The wetting behavior of aqueous imidazolium based ionic liquids: a molecular dynamics study.

Aqueous ionic liquids are of particular interest due to their tunability of physical and chemical properties and a deeper understanding of their structure-property relationship is desired. Molecular dynamics (MD) simulations were conducted to study the wetting behavior of aqueous imidazolium-based ionic liquids (ILs), consisting of a 1-ethyl-3-methylimidazolium [EMIM]+ cation and either a hydrophilic boron tetrafluoride [BF4]- or a hydrophobic bis(trifluoromethylsulfonyl)imide [NTF2]- anion mixed in water. To understand the effect of anion and concentration of ILs at the graphite solid-liquid interface, wettability studies were performed with IL concentrations from 0-50 wt%. The contact angle of aqueous IL droplets decreases with increasing IL concentration. Droplet characteristics near the surface were investigated by profiling the density perpendicular (z-direction) and horizontal (r-direction) to the graphite sheet; this was further quantified by an orientation order parameter.
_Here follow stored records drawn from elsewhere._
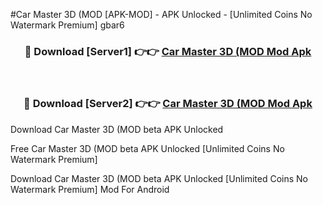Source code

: #Car Master 3D (MOD [APK-MOD] - APK Unlocked - [Unlimited Coins No Watermark Premium] gbar6



<div align="center">

<h3>🔴 Download [Server1] 👉👉 <a href="https://momento.my/?title=Car_Master_3D_(MOD">Car Master 3D (MOD Mod Apk</a></h3><br>

<h3>🔴 Download [Server2] 👉👉 <a href="https://momento.my/?title=Car_Master_3D_(MOD">Car Master 3D (MOD Mod Apk</a></h3>
</div>



Download Car Master 3D (MOD beta APK Unlocked

Free Car Master 3D (MOD beta APK Unlocked [Unlimited Coins No Watermark Premium]

Download Car Master 3D (MOD beta APK Unlocked [Unlimited Coins No Watermark Premium] Mod For Android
Due to the preferred adsorption of ILs, water depletes near the surface as IL concentration increases. The hydrophobic [NTF2]- anion forces the IL toward the interface from the bulk, whereas the hydrophilic [BF4]- anion causes the IL to remain in the bulk of the droplet. Differences in water-anion hydrogen bonding, the nature of the anions, and their interfacial tensions are crucial factors in the wetting behavior of aqueous ionic liquids.